Of 719 positive Oklahoma cases, 150 have been confirmed by the State Department of Health’s lab while 569 have been confirmed by DLO or “other” laboratories. That means nearly 80 percent of Oklahoma’s positive COVID-19 results so far have come from labs other than the State Public Health Laboratory.
Just under 11 percent of the tests completed by the State Public Health Laboratory have come back positive. If other labs were also seeing an 11 percent positive rate, that would mean they have completed about 4,604 negative tests.
But until the State Department of Health actually obtains and reports that information from other laboratories, those figures offer only crude estimates and are not being factored into national or state-by-state comparative data.
“As we’ve talked a lot about modeling and the data, the tests are the data that help us see into the future,” Shrum said. “So testing more people is important (as is) understanding whether that’s positive or negative.”
‘We are not testing enough people’
Oklahoma’s lack of true numbers has fueled public frustration, and members of the state House of Representatives have also become critics of the testing situation.
“We are not testing enough people. There is no reason for our death rate to be so high as compared to other states and even most nations at this stage of the pandemic. That tells me there are not enough people being tested,” Echols wrote. “This is a situation that must be rectified. I do know that many in the state are working extremely hard to get this situation fixed. Additionally, I have been trying to help two private labs get the federal and state approval they need to start testing more [Oklahomans]. Testing helps us make decisions based upon accurate information. The current situation is simply not acceptable.”

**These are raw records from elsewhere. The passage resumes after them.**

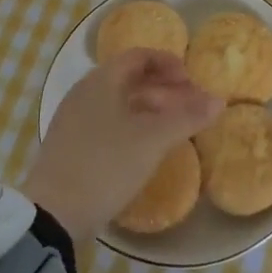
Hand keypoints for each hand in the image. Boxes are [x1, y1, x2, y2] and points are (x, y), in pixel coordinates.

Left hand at [21, 49, 222, 238]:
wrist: (52, 216)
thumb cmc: (105, 165)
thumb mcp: (152, 140)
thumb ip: (187, 117)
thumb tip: (219, 100)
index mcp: (102, 80)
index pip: (138, 56)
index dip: (167, 63)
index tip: (191, 80)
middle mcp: (85, 93)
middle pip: (130, 80)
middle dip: (165, 90)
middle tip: (192, 108)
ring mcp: (75, 121)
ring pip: (120, 104)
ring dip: (151, 111)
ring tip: (176, 130)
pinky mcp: (71, 147)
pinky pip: (109, 124)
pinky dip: (134, 128)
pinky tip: (148, 151)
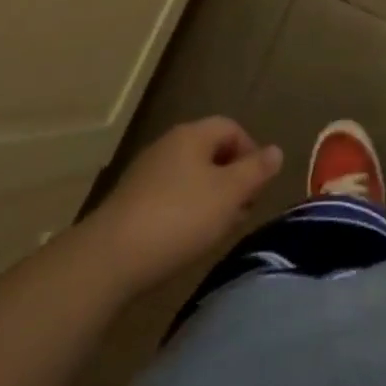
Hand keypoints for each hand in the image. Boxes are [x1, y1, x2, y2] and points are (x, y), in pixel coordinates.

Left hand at [87, 118, 283, 294]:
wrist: (110, 258)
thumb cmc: (179, 217)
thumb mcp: (229, 194)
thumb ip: (256, 171)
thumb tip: (276, 151)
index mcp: (192, 135)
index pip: (231, 127)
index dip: (251, 152)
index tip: (257, 187)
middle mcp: (168, 145)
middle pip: (211, 151)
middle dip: (232, 178)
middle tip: (242, 211)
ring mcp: (146, 173)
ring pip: (191, 176)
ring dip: (211, 197)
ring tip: (218, 229)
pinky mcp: (131, 202)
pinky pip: (170, 196)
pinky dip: (186, 211)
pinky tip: (187, 238)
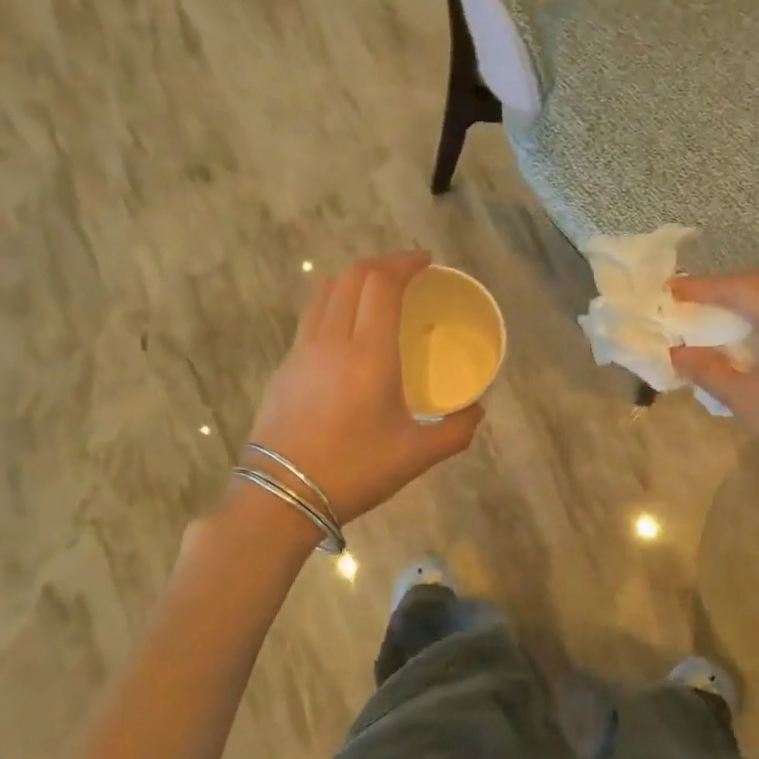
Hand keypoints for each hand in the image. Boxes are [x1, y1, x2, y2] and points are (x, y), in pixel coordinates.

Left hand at [246, 253, 482, 523]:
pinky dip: (334, 303)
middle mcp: (333, 340)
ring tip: (377, 292)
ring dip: (354, 279)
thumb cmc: (354, 471)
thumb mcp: (416, 456)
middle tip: (408, 273)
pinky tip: (346, 328)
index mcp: (370, 354)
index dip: (405, 263)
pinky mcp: (284, 366)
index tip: (426, 262)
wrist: (280, 496)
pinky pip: (311, 316)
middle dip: (383, 264)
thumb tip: (477, 411)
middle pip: (353, 276)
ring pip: (326, 291)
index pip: (383, 284)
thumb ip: (456, 431)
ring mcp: (302, 350)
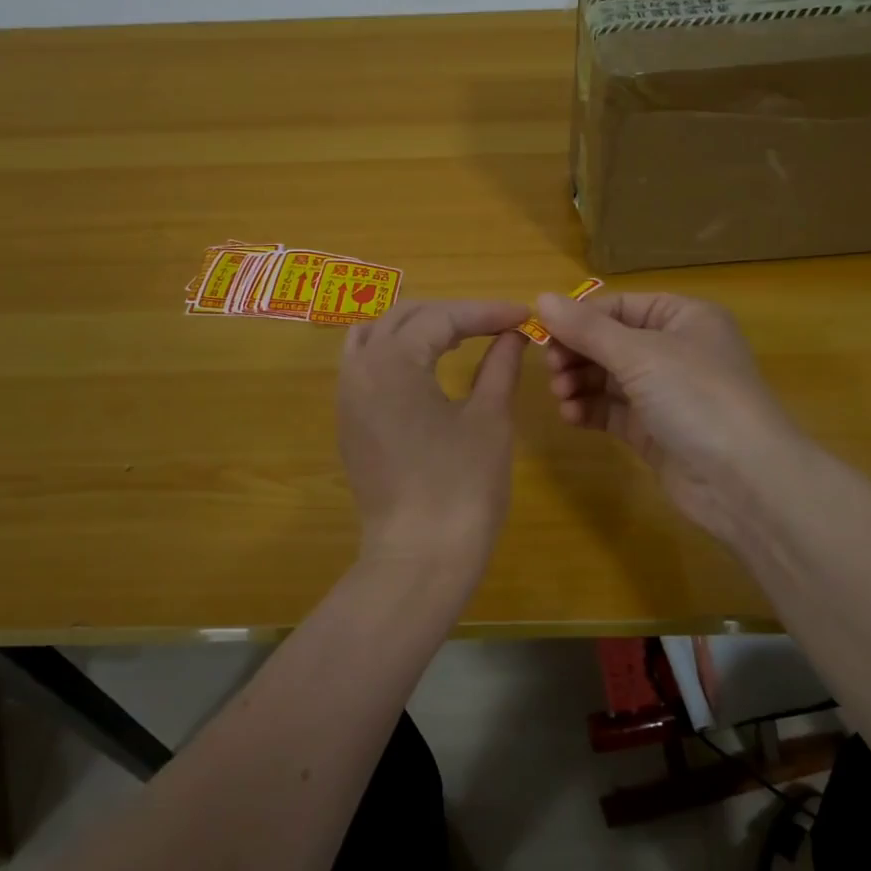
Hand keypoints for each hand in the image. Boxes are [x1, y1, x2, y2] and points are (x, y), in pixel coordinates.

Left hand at [338, 299, 531, 568]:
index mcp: (392, 361)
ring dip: (417, 328)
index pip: (441, 317)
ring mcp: (347, 397)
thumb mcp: (489, 418)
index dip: (485, 312)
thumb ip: (500, 365)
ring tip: (458, 337)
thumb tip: (513, 335)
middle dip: (452, 315)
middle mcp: (359, 369)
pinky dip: (396, 353)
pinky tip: (427, 367)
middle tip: (496, 325)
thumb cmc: (462, 486)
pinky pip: (366, 366)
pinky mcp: (349, 423)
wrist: (419, 558)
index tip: (523, 316)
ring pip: (376, 336)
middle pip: (404, 317)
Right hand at [537, 291, 801, 544]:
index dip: (581, 318)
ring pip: (609, 378)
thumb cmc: (697, 397)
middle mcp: (676, 350)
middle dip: (578, 354)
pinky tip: (572, 417)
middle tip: (551, 370)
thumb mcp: (639, 354)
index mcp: (683, 318)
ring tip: (561, 396)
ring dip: (580, 383)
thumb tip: (540, 298)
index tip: (542, 334)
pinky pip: (614, 411)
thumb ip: (587, 329)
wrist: (743, 480)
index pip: (620, 306)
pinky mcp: (656, 430)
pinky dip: (590, 410)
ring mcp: (666, 393)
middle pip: (611, 342)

Stitt seemed to agree Wednesday afternoon, calling for a ramp-up of COVID-19 testing two weeks after he and health officials reined in testing guidelines amid an international reagent shortage. Preceded by a shortage of testing kits, the reagent issue has also affected private laboratories, at which “testing backlogs have ballooned” across the country, according to The Atlantic.
Stitt said he hopes to release data modeling on COVID-19 in Oklahoma by the end of this week.

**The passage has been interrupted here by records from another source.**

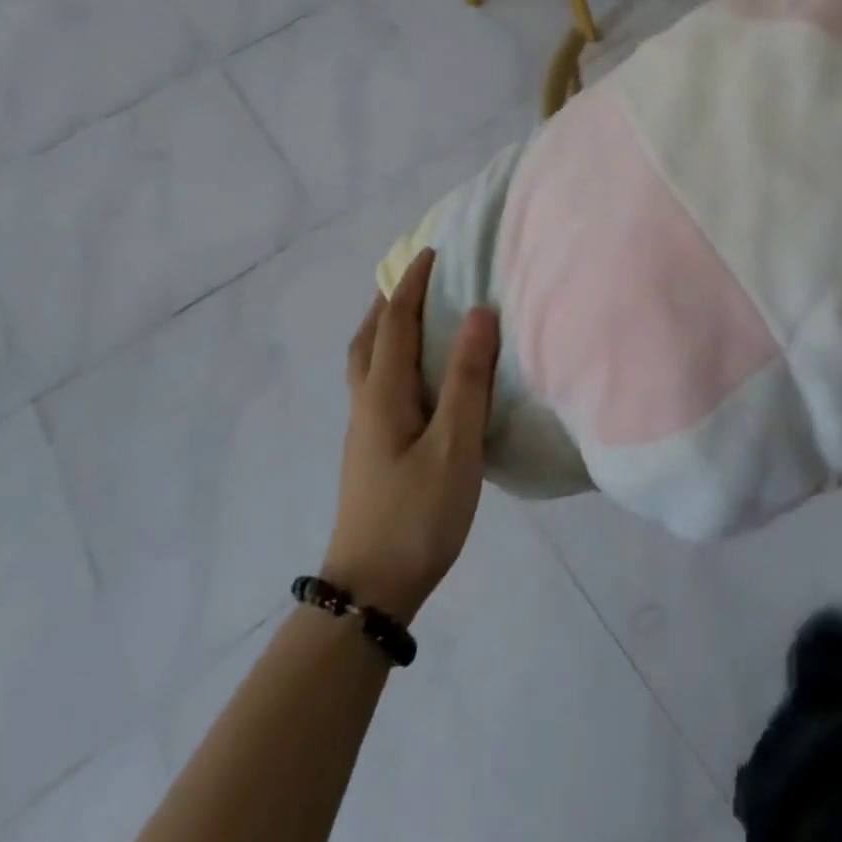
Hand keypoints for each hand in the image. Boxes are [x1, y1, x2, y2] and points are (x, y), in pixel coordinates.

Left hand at [321, 249, 497, 624]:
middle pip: (368, 339)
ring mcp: (364, 431)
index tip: (432, 252)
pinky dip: (390, 360)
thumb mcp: (455, 445)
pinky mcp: (371, 452)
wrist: (371, 589)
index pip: (395, 323)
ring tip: (413, 318)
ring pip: (367, 364)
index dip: (412, 285)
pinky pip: (376, 385)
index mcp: (384, 394)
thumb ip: (468, 380)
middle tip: (416, 280)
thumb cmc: (417, 514)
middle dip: (389, 302)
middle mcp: (366, 404)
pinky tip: (415, 379)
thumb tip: (477, 313)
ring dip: (385, 331)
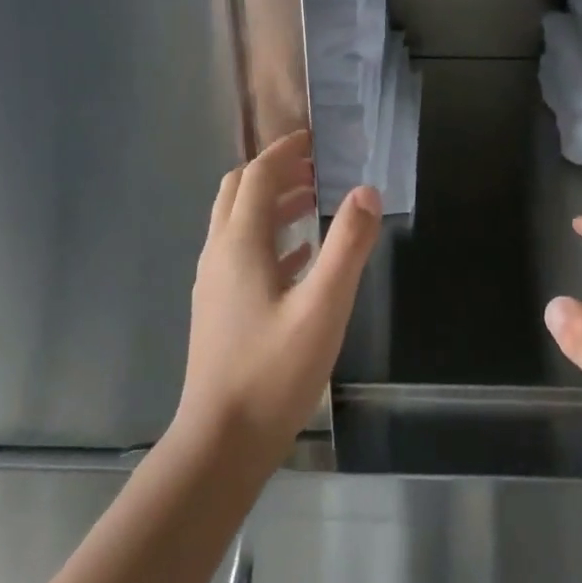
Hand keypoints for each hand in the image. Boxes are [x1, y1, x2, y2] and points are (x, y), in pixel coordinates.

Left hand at [175, 130, 380, 471]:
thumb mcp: (323, 307)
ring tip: (313, 203)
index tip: (315, 139)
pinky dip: (270, 239)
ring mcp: (214, 283)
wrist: (220, 443)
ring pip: (238, 223)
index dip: (284, 151)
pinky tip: (300, 257)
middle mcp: (219, 253)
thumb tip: (366, 191)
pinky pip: (242, 254)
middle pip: (238, 192)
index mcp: (240, 244)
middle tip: (315, 168)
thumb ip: (347, 246)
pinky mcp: (218, 308)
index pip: (257, 176)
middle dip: (274, 172)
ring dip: (271, 204)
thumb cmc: (273, 372)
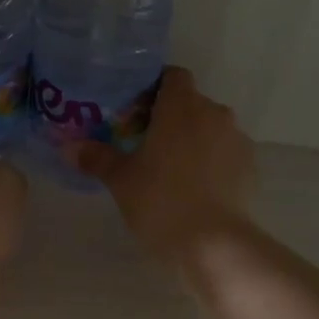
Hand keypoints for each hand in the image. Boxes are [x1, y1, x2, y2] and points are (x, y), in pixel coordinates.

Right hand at [68, 67, 254, 260]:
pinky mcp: (250, 166)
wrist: (213, 243)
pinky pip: (225, 152)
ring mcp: (236, 139)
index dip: (154, 88)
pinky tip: (195, 187)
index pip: (172, 76)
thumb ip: (96, 158)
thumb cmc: (160, 200)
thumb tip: (68, 147)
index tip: (135, 112)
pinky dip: (211, 161)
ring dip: (192, 139)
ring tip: (171, 169)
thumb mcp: (121, 180)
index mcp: (181, 106)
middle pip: (190, 102)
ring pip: (210, 128)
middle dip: (170, 117)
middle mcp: (213, 113)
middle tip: (145, 144)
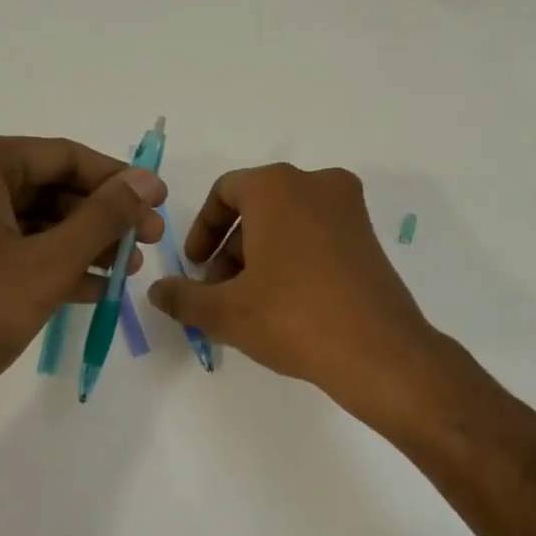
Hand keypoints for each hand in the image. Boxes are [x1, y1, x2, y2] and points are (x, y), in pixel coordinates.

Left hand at [0, 136, 164, 434]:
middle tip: (146, 244)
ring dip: (76, 244)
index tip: (159, 204)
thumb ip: (103, 217)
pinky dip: (41, 264)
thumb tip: (145, 180)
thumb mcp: (47, 263)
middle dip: (99, 218)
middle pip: (42, 188)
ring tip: (124, 272)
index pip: (62, 156)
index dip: (117, 180)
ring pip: (22, 222)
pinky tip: (86, 289)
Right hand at [147, 164, 442, 418]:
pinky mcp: (369, 238)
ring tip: (248, 307)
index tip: (195, 268)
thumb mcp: (226, 311)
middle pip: (257, 209)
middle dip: (230, 251)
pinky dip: (293, 260)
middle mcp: (317, 184)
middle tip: (218, 295)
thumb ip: (184, 297)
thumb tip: (157, 292)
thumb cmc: (293, 317)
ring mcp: (350, 210)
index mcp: (278, 186)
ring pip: (288, 224)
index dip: (202, 230)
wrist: (378, 351)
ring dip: (260, 258)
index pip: (225, 192)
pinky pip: (317, 237)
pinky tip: (284, 306)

“One of the things that will help the modeling as we try to model these peaks is more testing,” Stitt said. “The best way to slow the curve and stop the spread of COVID is more testing and more tracing, as well as continuing to practice social distancing.”

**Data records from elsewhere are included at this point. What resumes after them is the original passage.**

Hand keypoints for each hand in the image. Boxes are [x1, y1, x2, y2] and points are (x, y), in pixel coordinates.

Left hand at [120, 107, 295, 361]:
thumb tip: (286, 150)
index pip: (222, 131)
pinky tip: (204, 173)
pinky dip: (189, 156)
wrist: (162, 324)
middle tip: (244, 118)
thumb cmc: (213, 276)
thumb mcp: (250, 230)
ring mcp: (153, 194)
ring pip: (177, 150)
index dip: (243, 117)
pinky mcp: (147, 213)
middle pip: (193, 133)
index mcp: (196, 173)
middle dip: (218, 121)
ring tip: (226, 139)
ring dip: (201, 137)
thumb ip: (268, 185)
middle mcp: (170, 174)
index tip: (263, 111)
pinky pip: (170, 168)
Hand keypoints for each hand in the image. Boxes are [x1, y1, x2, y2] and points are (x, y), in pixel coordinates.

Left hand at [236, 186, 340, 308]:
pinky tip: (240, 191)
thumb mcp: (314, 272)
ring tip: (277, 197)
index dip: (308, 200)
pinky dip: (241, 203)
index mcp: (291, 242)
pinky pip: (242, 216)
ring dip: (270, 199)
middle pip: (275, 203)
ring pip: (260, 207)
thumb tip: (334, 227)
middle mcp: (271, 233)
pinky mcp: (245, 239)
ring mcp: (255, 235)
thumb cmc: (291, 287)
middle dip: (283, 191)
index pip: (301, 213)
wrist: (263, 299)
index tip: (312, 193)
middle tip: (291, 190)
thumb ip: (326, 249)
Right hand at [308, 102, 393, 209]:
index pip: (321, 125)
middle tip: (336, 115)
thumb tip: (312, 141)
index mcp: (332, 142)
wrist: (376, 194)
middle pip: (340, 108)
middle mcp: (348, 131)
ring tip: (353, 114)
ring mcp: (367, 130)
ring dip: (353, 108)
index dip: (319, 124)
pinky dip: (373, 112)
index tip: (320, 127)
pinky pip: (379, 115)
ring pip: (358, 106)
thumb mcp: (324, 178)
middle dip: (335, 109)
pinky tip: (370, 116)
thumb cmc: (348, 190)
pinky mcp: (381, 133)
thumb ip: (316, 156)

Prior to Stitt’s updated executive order today, only the 48 counties with a diagnosed case of COVID-19 were under limitations or closures of “non-essential” businesses. Now, all 77 counties must have restaurants transition to carryout-only service, and businesses like theaters, barbershops, salons and tattoo parlors must close.
Stitt also said Wednesday that he expects a final report from the U.S. Army Corps of Engineers on options for the creation of emergency COVID-19 hospitals inside arenas or other large structures in the Oklahoma City and Tulsa areas. Additionally, he and Loughridge reiterated a proposal that would identify individual existing hospitals in those metro areas that would be designated for the treatment of COVID-19 patients.
(Update: This article was updated at 5:45 p.m. Wednesday, April 1, to include additional information. It was updated at 4:45 p.m. Saturday, April 4, to correct Loughridge’s title.)